Depuis 2017, l'UE interdit toute vente ou fourniture à une personne physique ou morale, à une entité ou à un organisme au Venezuela d'équipements militaires susceptibles d’être utilisés à des fins de répression interne. Est également prohibée la prestation de certains services techniques, de courtage ou financiers liés à la fourniture de ces équipements.

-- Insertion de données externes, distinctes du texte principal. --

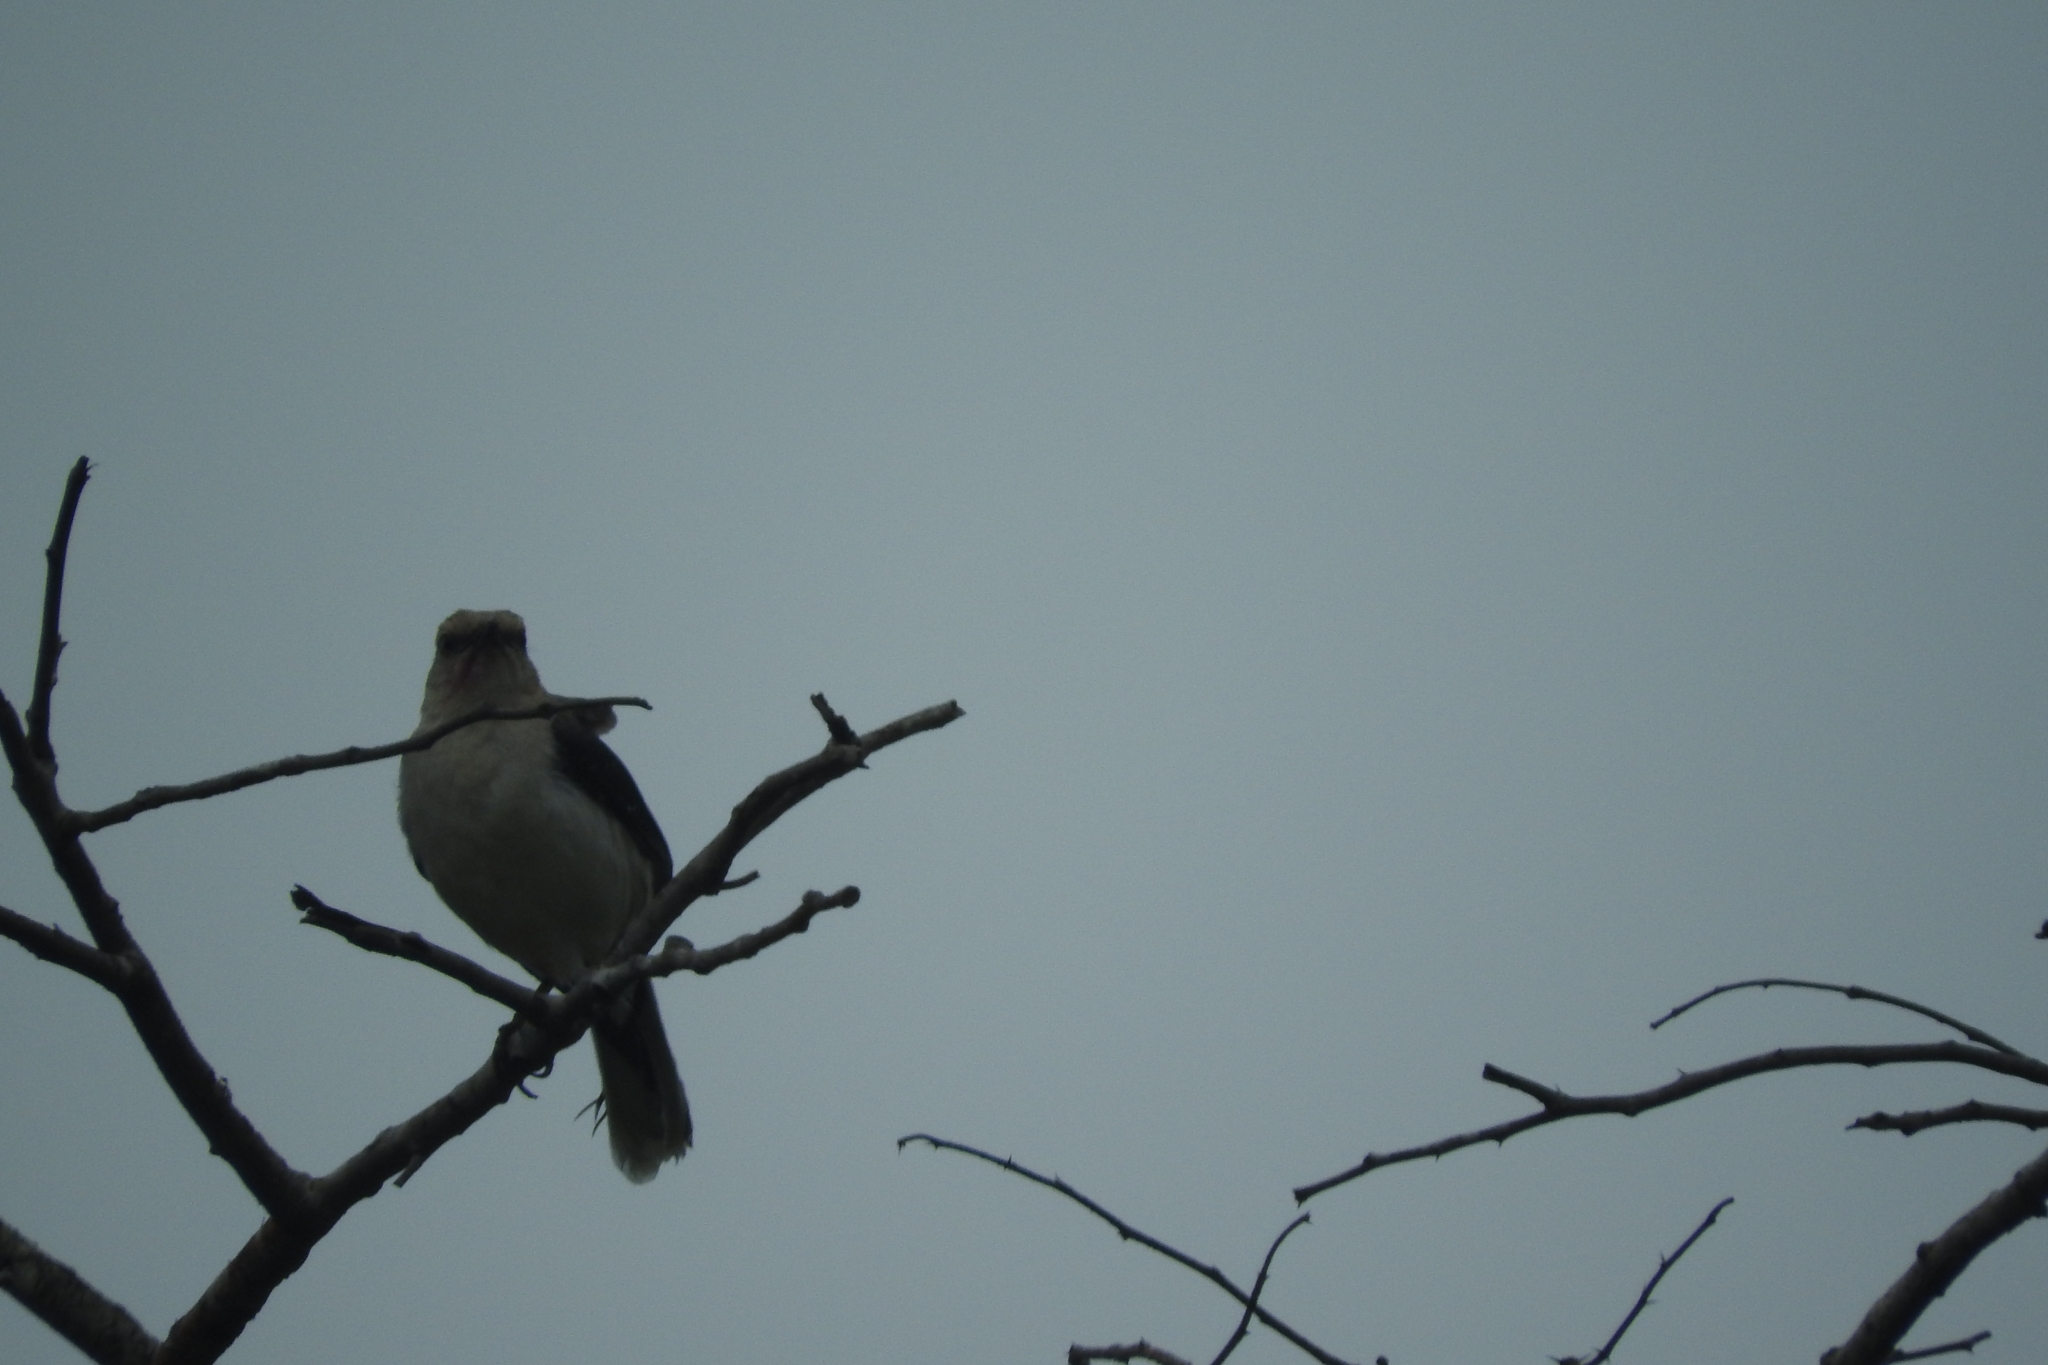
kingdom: Animalia
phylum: Chordata
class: Aves
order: Passeriformes
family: Mimidae
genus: Mimus
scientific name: Mimus gilvus
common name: Tropical mockingbird
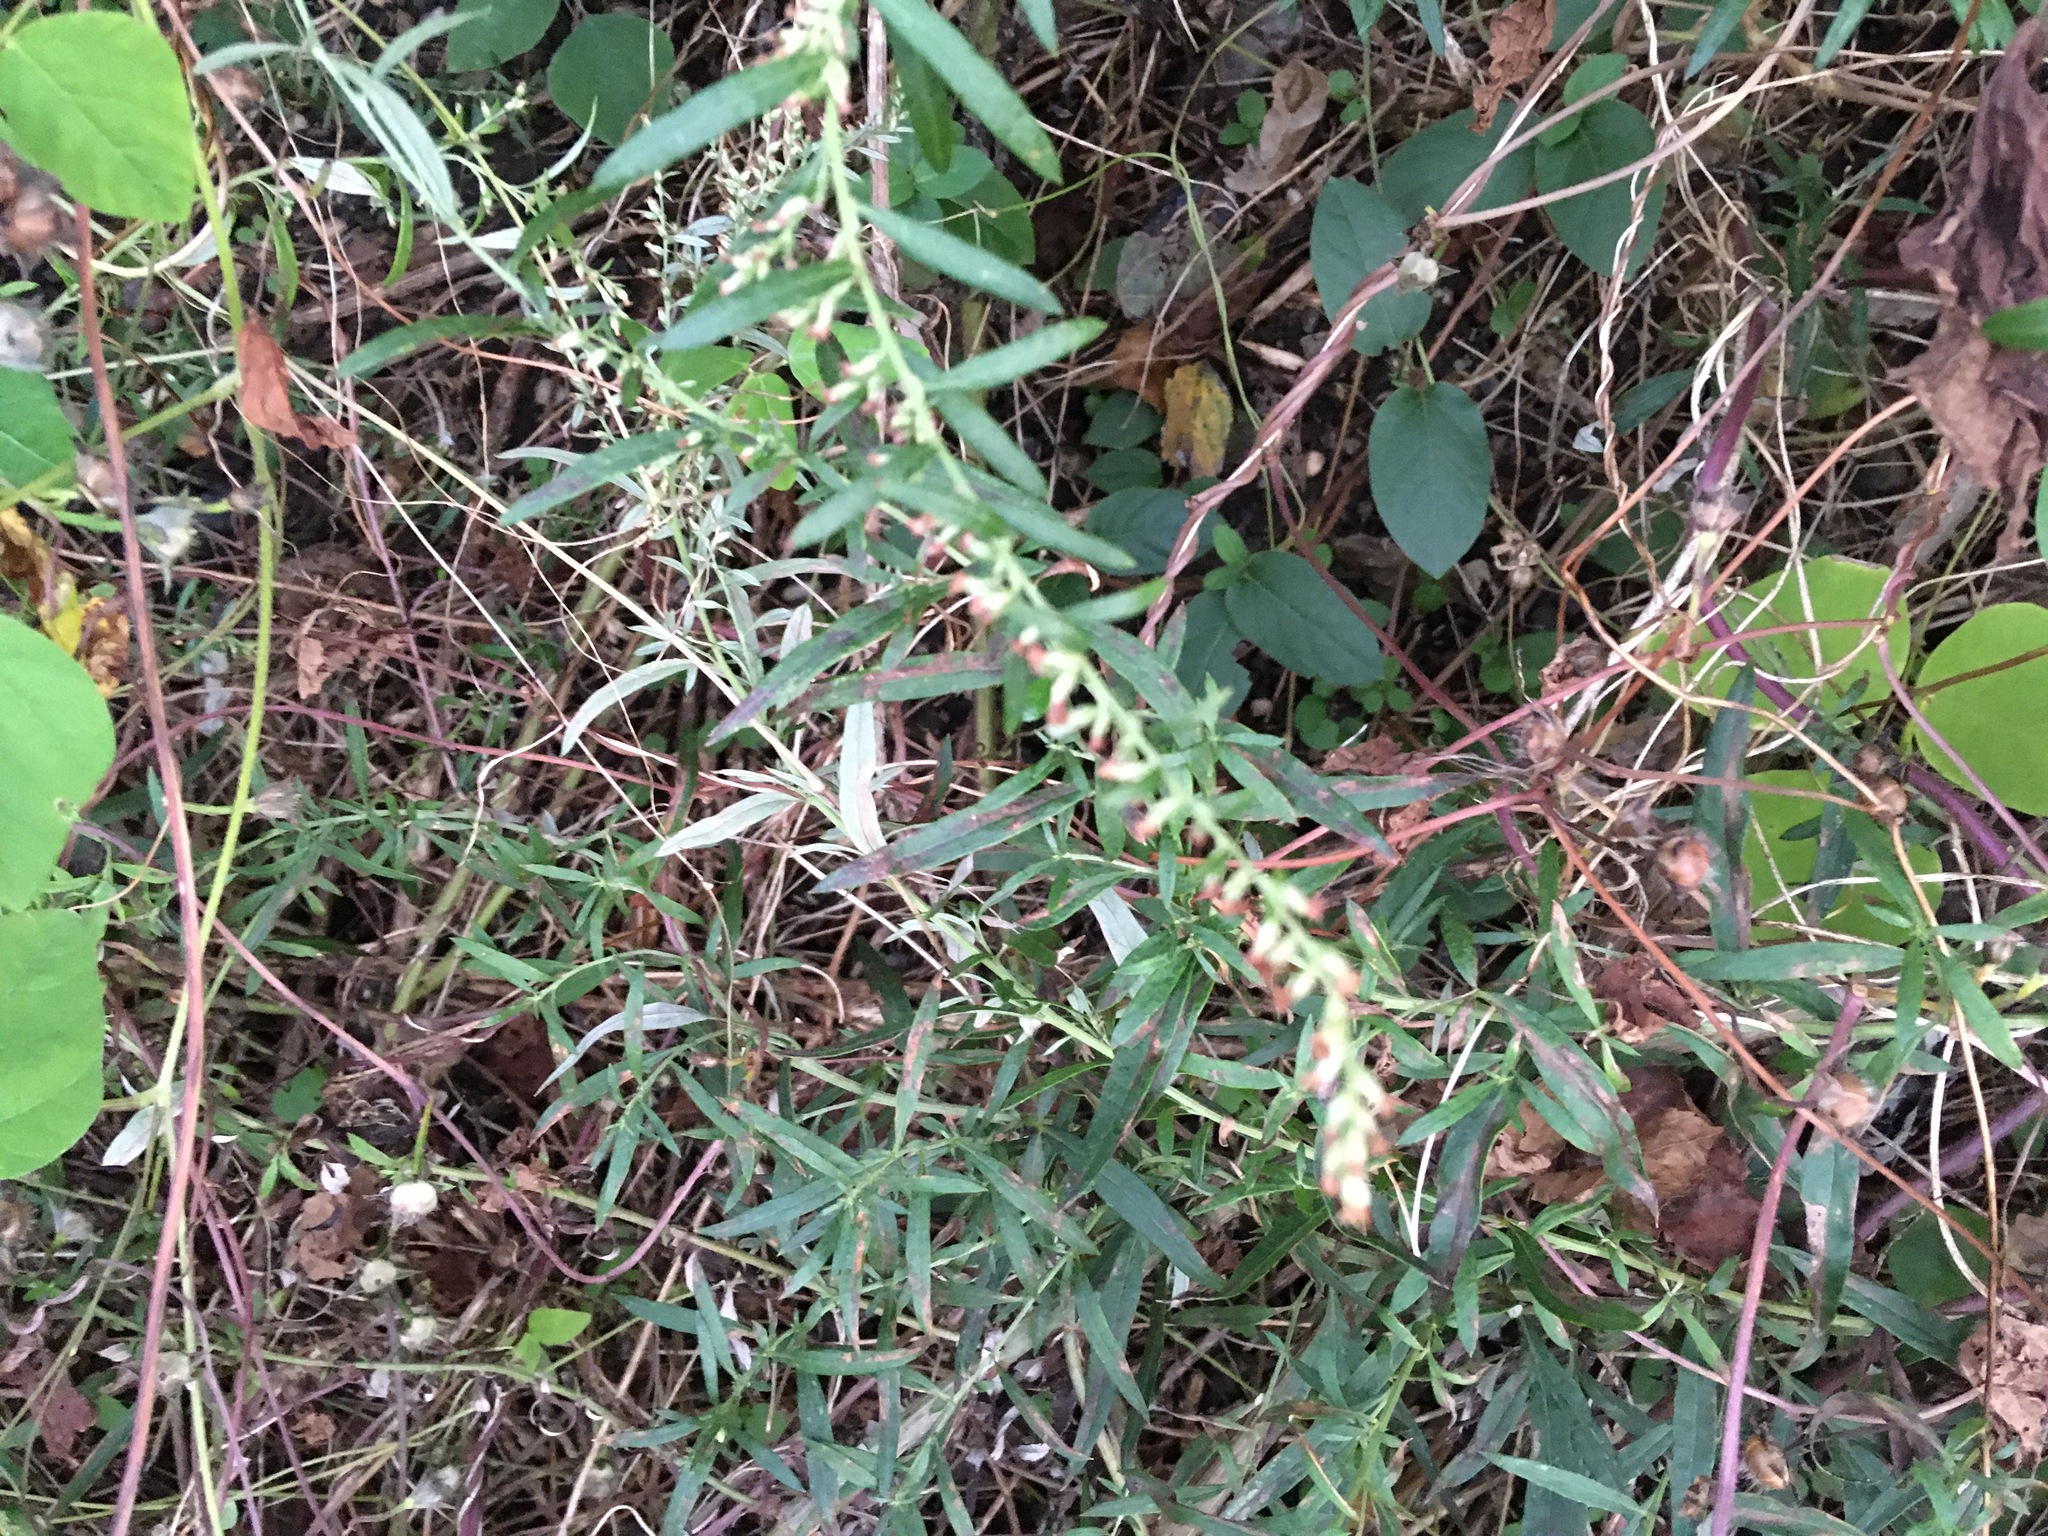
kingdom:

S'appuyant sur les conclusions de l'avocat général (EUROPE 12640/29), la Cour estime que le Venezuela, en tant qu'État tiers doté de la personnalité juridique internationale, peut être considéré comme une personne morale au sens de l'article 263 du traité TFUE, lorsque les conditions remplies par cette disposition sont remplies. Elle précise sur ce point que les obligations de l’Union de veiller au respect de l’État de droit ne sont pas subordonnées à une condition de réciprocité.
La Cour juge également que le Tribunal a commis une erreur de droit en considérant que les sanctions en cause ne produisent pas directement d’effets sur la situation juridique du Venezuela. Interdire aux opérateurs de l’Union d’effectuer certaines opérations revient en effet à interdire au pays caribéen d’effectuer lesdites opérations avec ces opérateurs.
Est également rejeté le motif d'irrecevabilité soutenu par le Conseil de l'UE selon lequel le Venezuela n'aurait pas d'intérêt à agir.